* _Problem description_
Extract each line of the rows below that contains the word "label".

(Element and box listings)
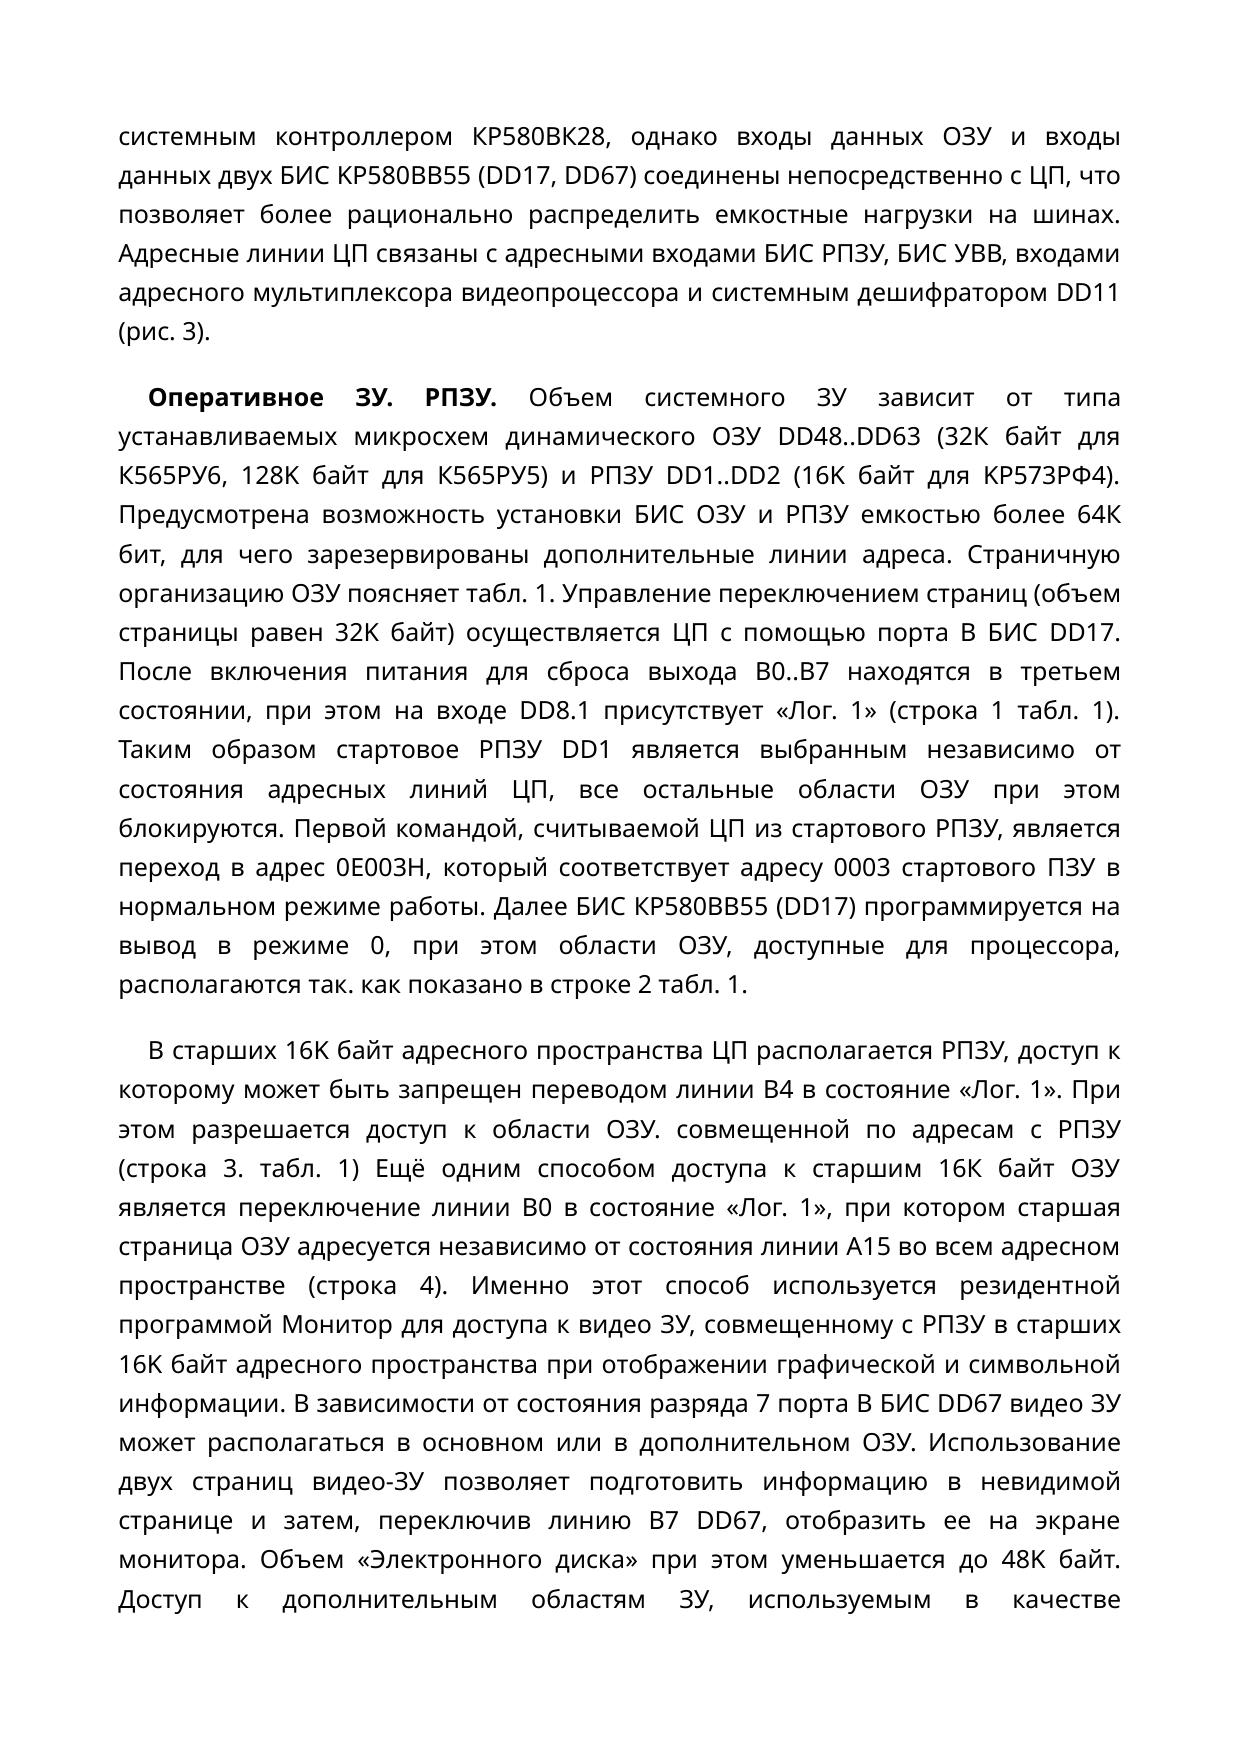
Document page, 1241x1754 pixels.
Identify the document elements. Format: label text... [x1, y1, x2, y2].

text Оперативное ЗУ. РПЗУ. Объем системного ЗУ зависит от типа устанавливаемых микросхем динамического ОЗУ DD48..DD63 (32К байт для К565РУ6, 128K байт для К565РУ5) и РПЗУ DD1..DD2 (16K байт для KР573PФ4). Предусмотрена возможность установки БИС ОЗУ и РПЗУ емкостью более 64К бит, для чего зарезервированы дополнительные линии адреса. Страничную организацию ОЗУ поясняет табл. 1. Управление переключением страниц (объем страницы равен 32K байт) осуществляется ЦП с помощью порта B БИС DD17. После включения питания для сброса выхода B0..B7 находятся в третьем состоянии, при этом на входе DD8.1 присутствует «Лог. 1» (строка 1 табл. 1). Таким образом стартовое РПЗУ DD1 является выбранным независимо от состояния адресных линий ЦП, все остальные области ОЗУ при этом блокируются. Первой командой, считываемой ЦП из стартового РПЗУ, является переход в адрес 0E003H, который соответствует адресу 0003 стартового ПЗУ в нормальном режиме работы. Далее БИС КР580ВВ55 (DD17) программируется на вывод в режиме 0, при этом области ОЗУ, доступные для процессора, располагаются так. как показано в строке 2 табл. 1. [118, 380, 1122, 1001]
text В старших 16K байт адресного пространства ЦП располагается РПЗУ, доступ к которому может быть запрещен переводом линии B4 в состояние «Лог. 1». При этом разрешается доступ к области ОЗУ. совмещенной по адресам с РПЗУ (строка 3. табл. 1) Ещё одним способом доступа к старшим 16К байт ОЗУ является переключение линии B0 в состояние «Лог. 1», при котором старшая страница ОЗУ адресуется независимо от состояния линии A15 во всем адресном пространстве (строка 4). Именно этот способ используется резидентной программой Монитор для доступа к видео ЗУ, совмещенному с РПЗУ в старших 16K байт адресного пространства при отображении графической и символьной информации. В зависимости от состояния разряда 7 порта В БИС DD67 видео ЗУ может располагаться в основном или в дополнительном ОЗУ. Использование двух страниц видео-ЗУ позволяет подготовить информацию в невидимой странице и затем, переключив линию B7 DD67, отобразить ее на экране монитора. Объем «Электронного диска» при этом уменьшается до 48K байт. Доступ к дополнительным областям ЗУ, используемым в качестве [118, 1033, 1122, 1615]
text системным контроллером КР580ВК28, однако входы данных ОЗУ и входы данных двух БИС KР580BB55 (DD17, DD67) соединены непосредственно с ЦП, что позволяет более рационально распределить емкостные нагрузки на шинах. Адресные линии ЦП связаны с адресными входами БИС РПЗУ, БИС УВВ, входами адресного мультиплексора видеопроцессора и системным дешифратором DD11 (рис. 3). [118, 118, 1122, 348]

...

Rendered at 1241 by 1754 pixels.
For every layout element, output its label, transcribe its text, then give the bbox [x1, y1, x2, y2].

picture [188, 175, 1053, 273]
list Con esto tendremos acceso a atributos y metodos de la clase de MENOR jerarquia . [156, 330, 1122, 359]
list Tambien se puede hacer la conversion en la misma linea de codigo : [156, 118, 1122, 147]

* _Result_
Identify the document elements. Format: label text... [x1, y1, x2, y2].
For every layout element, output its label, transcribe its text, then give the bbox [x1, y1, x2, y2].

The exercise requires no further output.